Recovering from Postnatal Depressionis published by Ashville Media
WHERE TO GO FOR HELP
Anybody who suspects they, or someone close to them, might be suffering from postnatal depression should seek medical help from a GP or public health nurse. While medication and counselling may be required, becoming involved in a support network is also an important step to recovery.
* Post Natal Depression Ireland is based in Cork and organises monthly support meetings in the city. But women anywhere can make contact with each other through the discussion forum on its website, pnd.ie. Its helpline is 021 4923162 or you can e-mail support@pnd.ie.
* Cuidiú – Irish Childbirth Trust not only has a network of branches that offers postnatal support but also runs an “experience register” through which you can contact somebody else who has suffered depression. See cuidiu.com or phone 01 8724501.

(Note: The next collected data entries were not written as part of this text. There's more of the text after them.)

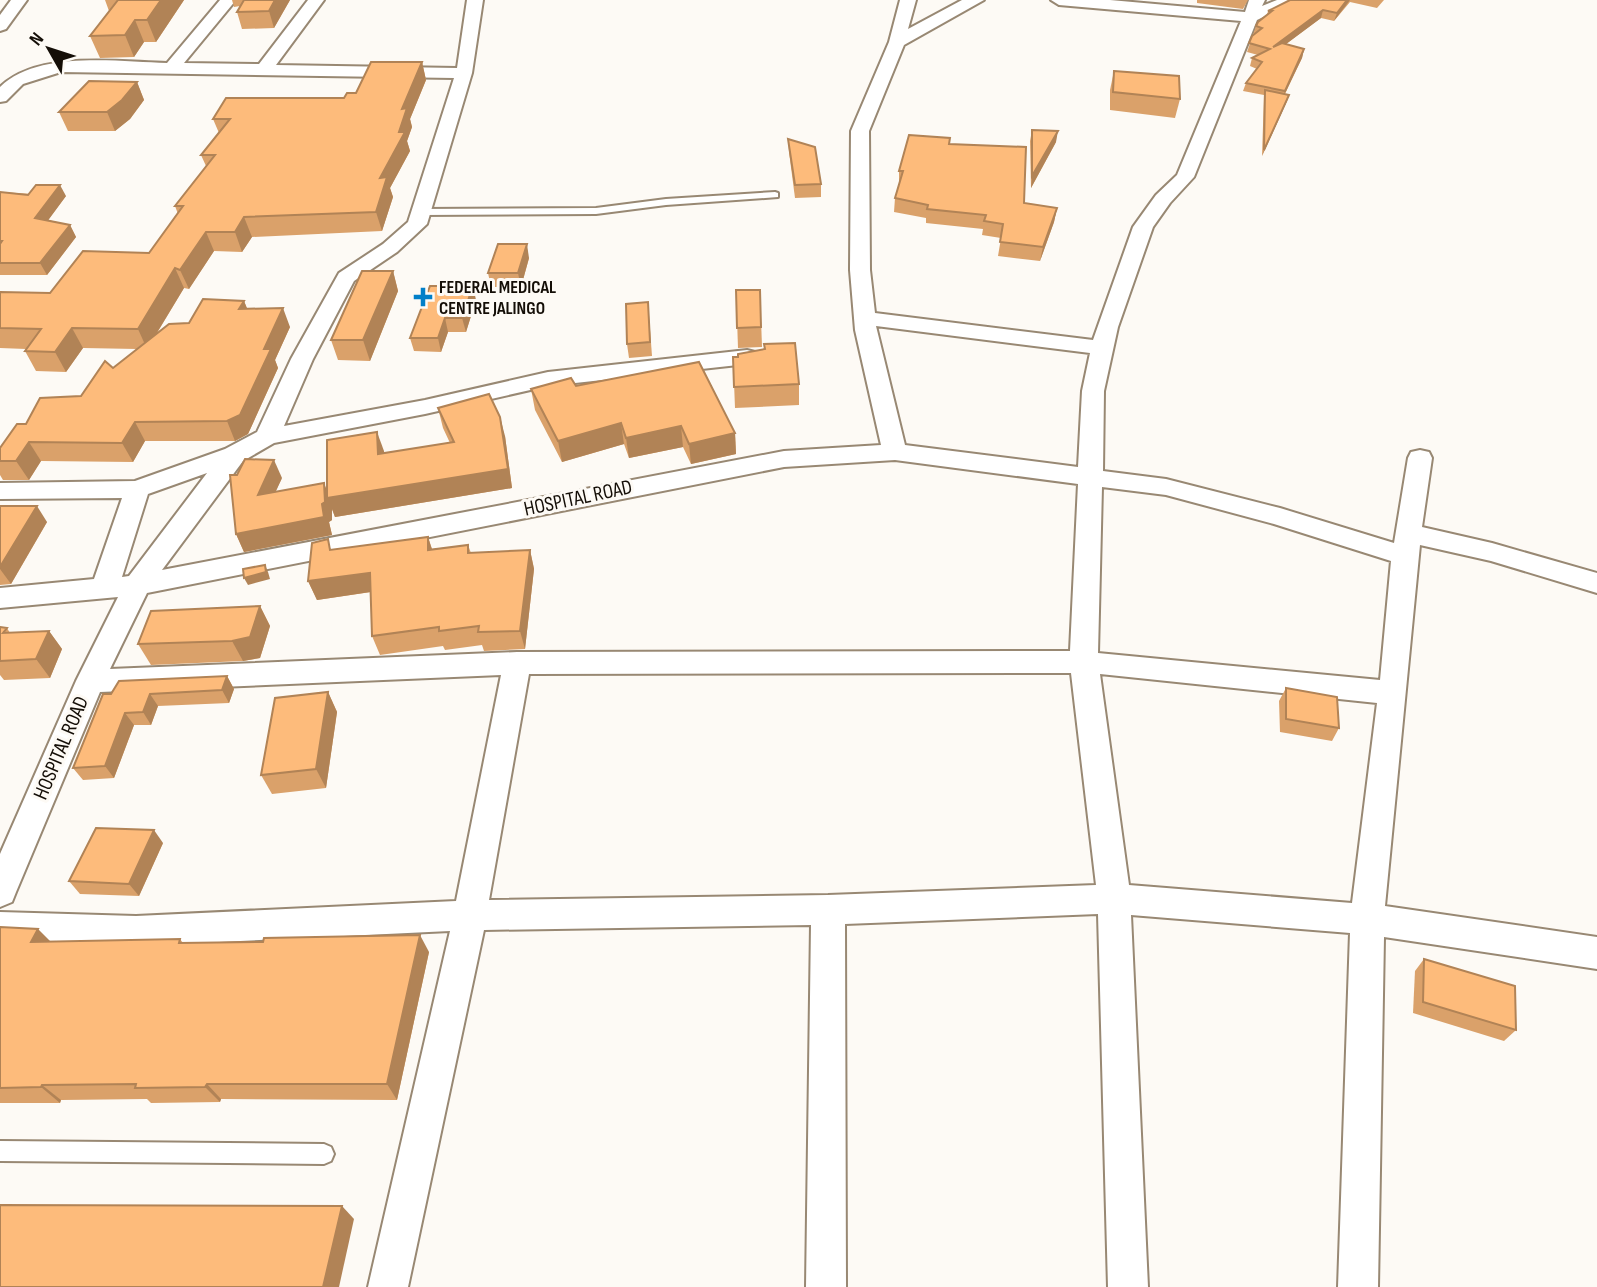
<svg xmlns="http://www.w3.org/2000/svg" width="1597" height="1287" viewBox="0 0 1597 1287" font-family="'Sofia Sans Condensed',sans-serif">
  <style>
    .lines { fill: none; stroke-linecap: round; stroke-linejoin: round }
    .service-casing { stroke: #988873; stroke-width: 4 }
    .minor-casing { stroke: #988873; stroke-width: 4 }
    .service { fill: #fff; fill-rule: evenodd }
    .minor { fill: #fff; fill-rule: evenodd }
    .wall { fill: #daa16a }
    .shaded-wall { fill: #b18356 }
    .building { fill: #fdbb7b; stroke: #b18356; stroke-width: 2 }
    .poi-dot { fill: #017fc8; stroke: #fdfaf5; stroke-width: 2.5 }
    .labels { text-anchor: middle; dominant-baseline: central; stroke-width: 6; stroke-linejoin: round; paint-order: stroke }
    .far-poi-label { font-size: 18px; font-weight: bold; fill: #140e07; stroke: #fdfaf5; text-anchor: start }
    .street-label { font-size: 21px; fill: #140e07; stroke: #fdfaf5 }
  </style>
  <rect width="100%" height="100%" fill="#fdfaf5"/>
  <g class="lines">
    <defs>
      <g id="service">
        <polygon points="775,192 778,193 778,197 666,205 596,214 421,215 416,212 421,209 596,208 666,199"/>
        <polygon points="0,1141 324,1144 331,1147 334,1154 331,1161 324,1164 0,1161"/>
      </g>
      <g id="minor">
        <polygon points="11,0 27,0 6,29 0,31 0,15"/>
        <path d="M220,0H236L184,63L259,64L308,0H324L276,65L457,68L467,0H483L472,73L427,224L397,252L354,281L313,359L284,426L425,400L548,372L747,350L755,352L758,357L755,362L747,364L548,386L425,414L274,443L243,461L162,570L784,451L881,445L855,330L850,270L851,131L889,42L900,0H916L908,29L962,0H984L904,45L869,131L870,270L875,313L1093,340L1133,227L1156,195L1177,175L1241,21L1059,5L1051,0H1110L1245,12L1249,0H1265L1262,6L1277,0H1298L1257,20L1194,177L1170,203L1153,227L1118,327L1104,391L1103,471L1166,479L1280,508L1394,543L1408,458L1411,452L1420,450L1429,452L1432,458L1422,527L1492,543L1597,573V593L1491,561L1420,545L1385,906L1597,937V969L1384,937L1378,1287H1338L1350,933L1131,915L1148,1287H1108L1098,914L845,924L846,1287H806L811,925L484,930L408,1287H368L450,931L136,946L0,942V912L136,916L456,901L501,675L100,692L16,892L12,902L0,907V854L76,681L118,597L0,608V588L94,579L122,498L0,499V483L135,481L225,449L257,432L291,359L339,273L383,244L408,222L454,78L61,72L23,84L6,101L0,102V87C38,50 118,62 167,63ZM876,326L1090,353L1082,391L1078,467L905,445ZM895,460L1078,484L1070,651L517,652L110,669L147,593L784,467ZM207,473L129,576L122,577L148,494ZM1102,487L1166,495L1274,524L1391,561L1380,680L1098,653ZM1071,673L1096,885L828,895L489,900L529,674ZM1100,674L1377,703L1352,903L1129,885Z"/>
      </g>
    </defs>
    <use href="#service" class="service-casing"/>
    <use href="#minor" class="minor-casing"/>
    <use href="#service" class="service"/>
    <use href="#minor" class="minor"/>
  </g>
  <g class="wall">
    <polygon points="105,0 184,0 156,42 144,42 134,57 100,58 90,36 109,11"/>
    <polygon points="232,0 290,0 274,28 242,29 237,12 240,6 234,7"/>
    <polygon points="1197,0 1248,0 1243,9 1197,3"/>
    <polygon points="1290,0 1384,0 1377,8 1350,2 1334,21 1321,18 1286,44 1304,49 1302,58 1285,94 1289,95 1287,101 1262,156 1264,95 1243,91 1246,83 1257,69 1250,66 1252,58 1258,55 1247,52 1256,26 1267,15 1268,11"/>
    <polygon points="422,62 426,80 410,119 412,127 407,141 410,151 390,188 393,197 382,231 252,237 242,252 214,251 189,289 184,288 157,333 189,323 244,301 247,309 290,327 275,360 278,368 248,434 235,441 145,441 133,462 41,461 29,480 3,480 0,475 0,448 26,424 81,396 137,349 83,348 66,372 36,371 25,351 26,349 0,348 0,292 50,293 149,253 178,214 175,206 206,166 201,155 219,133 213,119 344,98"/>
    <polygon points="1114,71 1180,99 1175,118 1110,110 1110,90"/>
    <polygon points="137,82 144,100 130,119 115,131 68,131 59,112"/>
    <polygon points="1032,130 1056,142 1031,188 1030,141"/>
    <polygon points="788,139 821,184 821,197 795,198 789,152"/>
    <polygon points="949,144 1024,203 1057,208 1054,222 1040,261 998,256 1001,238 982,235 983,229 926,223 926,218 894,212 895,198 899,185 899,171"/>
    <polygon points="0,192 66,196 48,220 70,225 76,237 47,275 0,275"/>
    <polygon points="529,258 521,287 491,287 488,273"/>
    <polygon points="393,271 398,291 370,361 338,360 331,340"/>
    <polygon points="736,290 760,290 762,347 738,348"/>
    <polygon points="476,300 466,332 448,332 441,352 414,351 410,338"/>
    <polygon points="648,302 652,356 629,358 627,344"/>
    <polygon points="764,344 799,384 799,405 735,408 733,357 738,357 764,349"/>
    <polygon points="576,386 735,433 736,454 691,464 683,447 629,458 624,444 562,462 535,410 531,389"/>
    <polygon points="438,408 505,436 512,488 335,517 332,509 332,520 329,522 332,535 244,552 236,534 282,478 275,492 327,491 384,451 384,454 450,443 443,428"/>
    <polygon points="0,506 47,522 11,584 0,585"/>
    <polygon points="428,537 432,549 468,545 471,553 530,550 534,569 525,649 484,651 482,645 445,650 443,646 380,655 372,636 371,592 317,600 308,581 333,550"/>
    <polygon points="260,606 270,626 260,658 243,661 151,665 138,644"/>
    <polygon points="0,627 7,628 10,633 49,631 62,649 50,678 4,680 0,675"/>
    <polygon points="227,676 234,689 229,703 158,706 151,725 134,725 114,778 83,780 73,768 111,694"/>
    <polygon points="1286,688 1339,728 1332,741 1280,732 1279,701"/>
    <polygon points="328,692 337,712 326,788 272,794 261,775"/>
    <polygon points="163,843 139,896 80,894 69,881"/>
    <polygon points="0,927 51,942 180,939 183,943 429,952 397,1100 221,1099 220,1102 151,1103 147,1099 61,1100 60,1103 0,1103"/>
    <polygon points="1424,959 1516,1030 1504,1041 1413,1013 1415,971"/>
  </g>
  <g class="shaded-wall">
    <polygon points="161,0 184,0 156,42 147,20"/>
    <polygon points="275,0 290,0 274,28 269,11"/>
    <polygon points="1347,0 1350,0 1334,21 1337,13"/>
    <polygon points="1323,10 1321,18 1270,56 1273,47"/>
    <polygon points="135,20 144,42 134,57 125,35"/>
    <polygon points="1304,49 1302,58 1282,99 1285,91"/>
    <polygon points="422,62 426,80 410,119 412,127 407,141 410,151 390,188 393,197 382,231 376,212 380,178 399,132 402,109"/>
    <polygon points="137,82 144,100 130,119 115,131 107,112"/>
    <polygon points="1289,95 1287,101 1262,156 1264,150"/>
    <polygon points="1058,131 1056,142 1031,188 1032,176"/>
    <polygon points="60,185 66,196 41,230 35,218"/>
    <polygon points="1057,208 1054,222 1040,261 1043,247"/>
    <polygon points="244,217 252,237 242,252 235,232"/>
    <polygon points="70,225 76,237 47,275 40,263"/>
    <polygon points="206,232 214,251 189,289 180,270"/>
    <polygon points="527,244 529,258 521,287 518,273"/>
    <polygon points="175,268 184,288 147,349 138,329"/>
    <polygon points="393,271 398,291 370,361 363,340"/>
    <polygon points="473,286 476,300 466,332 462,318"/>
    <polygon points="244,301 252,320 239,309"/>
    <polygon points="283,308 290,327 275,360 278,368 248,434 235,441 227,421"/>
    <polygon points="445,318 448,332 441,352 438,338"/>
    <polygon points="72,328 83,348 66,372 55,352"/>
    <polygon points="500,417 505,436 512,488 335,517 332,509 332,520 329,522 332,535 244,552 236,534 322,504 324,483 330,498 508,469"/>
    <polygon points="135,422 145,441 133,462 122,443"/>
    <polygon points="621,423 624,444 562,462 558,441"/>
    <polygon points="681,426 683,447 629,458 626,438"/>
    <polygon points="377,432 384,451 385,474 378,454"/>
    <polygon points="735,433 736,454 691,464 689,444"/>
    <polygon points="29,442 41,461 29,480 16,461"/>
    <polygon points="274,460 282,478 266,513 258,495"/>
    <polygon points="37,506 47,522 11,584 0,569 0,567"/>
    <polygon points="428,537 434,556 428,550"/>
    <polygon points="530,550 534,569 525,649 520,631"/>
    <polygon points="265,565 268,572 270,579 248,585 244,578"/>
    <polygon points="370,573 377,591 317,600 308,581"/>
    <polygon points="260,606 270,626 260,658 243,661 232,641"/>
    <polygon points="49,631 62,649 50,678 36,659"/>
    <polygon points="227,676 234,689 229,703 222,690"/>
    <polygon points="328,692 337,712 326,788 316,769"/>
    <polygon points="150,694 158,706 151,725 143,712"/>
    <polygon points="125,713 134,725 114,778 105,766"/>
    <polygon points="154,830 163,843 139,896 129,884"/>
    <polygon points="38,929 55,946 31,942"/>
    <polygon points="420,935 429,952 397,1100 387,1084"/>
    <polygon points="207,1084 221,1099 220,1102 205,1087"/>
    <polygon points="42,1085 61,1100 60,1103 41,1087"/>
    <polygon points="342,1206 354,1219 339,1287 323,1287"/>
  </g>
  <g class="building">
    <polygon points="118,0 161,0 147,20 135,20 125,35 90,36"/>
    <polygon points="244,0 275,0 269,11 237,12"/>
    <polygon points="1290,0 1347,0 1337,13 1323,10 1273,47 1282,43 1304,49 1285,91 1246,83 1262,62 1252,58 1270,49 1249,43 1252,36 1262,28 1256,26 1258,22 1272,11 1268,11"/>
    <polygon points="371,62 422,62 402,109 407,108 399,132 405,132 380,178 387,177 376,212 244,217 235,232 206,232 180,270 175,268 138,329 72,328 55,352 25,351 41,329 0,328 0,292 50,293 83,251 149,253 183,206 175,206 215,155 201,155 230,119 213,119 226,98 344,98 347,93 356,93"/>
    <polygon points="1114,71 1179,76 1180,99 1113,92"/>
    <polygon points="89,81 137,82 122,100 107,112 59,112"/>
    <polygon points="1265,90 1289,95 1264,150"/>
    <polygon points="1032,130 1058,131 1032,176"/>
    <polygon points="909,135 950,138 949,144 1026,147 1024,203 1057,208 1043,247 1000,242 1003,224 984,221 986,215 927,209 928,205 895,198 903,171 899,171"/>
    <polygon points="788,139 815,147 821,184 795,185"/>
    <polygon points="36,185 60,185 35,218 70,225 40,263 0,263 0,244 2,241 0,241 0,192 28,195"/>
    <polygon points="498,244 527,244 518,273 488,273"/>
    <polygon points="362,271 393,271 363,340 331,340"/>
    <polygon points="430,286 473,286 462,318 445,318 438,338 410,338"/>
    <polygon points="736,290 760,290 761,327 737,328"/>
    <polygon points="203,299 244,301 239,309 283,308 264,349 271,349 240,415 227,421 135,422 122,443 29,442 16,461 0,461 0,448 17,424 26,424 40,398 81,396 105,361 113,368 169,324 189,323"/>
    <polygon points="648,302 650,342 627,344 626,304"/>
    <polygon points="795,343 799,384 734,387 733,357 738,357 738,354 765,349 764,344"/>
    <polygon points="699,362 735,433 689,444 681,426 626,438 621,423 558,441 531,389 571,378 576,386"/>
    <polygon points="489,394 500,417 508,469 327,498 327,440 377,432 378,454 454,442 438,408"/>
    <polygon points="245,459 274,460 258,495 324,483 325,502 322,504 324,517 236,534 230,475 237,475"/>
    <polygon points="0,506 37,506 0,567"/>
    <polygon points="428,537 428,550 468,545 468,553 530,550 520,631 478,632 479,626 439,631 439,627 372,636 370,573 308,581 312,543 328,539 330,550"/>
    <polygon points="265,565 266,572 244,578 243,569"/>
    <polygon points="260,606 250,637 232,641 138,644 151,611"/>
    <polygon points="0,627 7,628 3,633 49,631 36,659 0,661"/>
    <polygon points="227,676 222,690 150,694 143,712 125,713 105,766 73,768 103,694 111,694 119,681"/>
    <polygon points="1286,688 1337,697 1339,728 1286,719"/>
    <polygon points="328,692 316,769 261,775 275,698"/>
    <polygon points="96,828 154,830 129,884 69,881"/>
    <polygon points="0,927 38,929 31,942 180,939 179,943 263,942 264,938 420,935 387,1084 207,1084 205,1087 135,1088 136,1084 42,1085 41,1087 0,1088"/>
    <polygon points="1424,959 1515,986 1516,1030 1423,1002"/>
    <polygon points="0,1205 342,1206 323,1287 0,1287"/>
  </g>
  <path class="poi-dot" d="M419.5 286.5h7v7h7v7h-7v7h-7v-7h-7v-7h7z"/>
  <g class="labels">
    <g class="far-poi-label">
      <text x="439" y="287">FEDERAL MEDICAL<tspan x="439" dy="21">CENTRE JALINGO</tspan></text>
    </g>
    <g class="street-label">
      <text transform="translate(578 498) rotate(-12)">HOSPITAL ROAD</text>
      <text transform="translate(61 748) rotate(-67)">HOSPITAL ROAD</text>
    </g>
  </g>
  <g transform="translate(49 49) rotate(309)" stroke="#fdfaf5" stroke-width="5" paint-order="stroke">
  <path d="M0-5L12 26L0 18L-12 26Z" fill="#140e07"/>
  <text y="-10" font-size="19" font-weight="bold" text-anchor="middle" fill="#140e07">N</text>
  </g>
</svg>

* Parentline volunteers are specifically trained in postnatal depression, operating the helpline, 1890 927 277, on weekdays. Its website, parentline.ie, has a section on postnatal depression.
* Parents Advice Centre in Belfast runs “parenting with depression” programmes. See parentsadvicecentre.org.
* Parenting websites such as rollercoaster.ie and magicmum.com have dedicated threads dealing with depression in their discussion forums where people share experiences anonymously. Mumstown.ie not only offers such a thread but also organises and promotes events which offer parents “real-life” contact – a vital tool when fighting depression.
* Aware runs depression support groups, a helpline on 1890 303 302 and aware.ie has extensive information.
* The Samaritans offer emotional support at any time of day or night on 1850 60 90 90.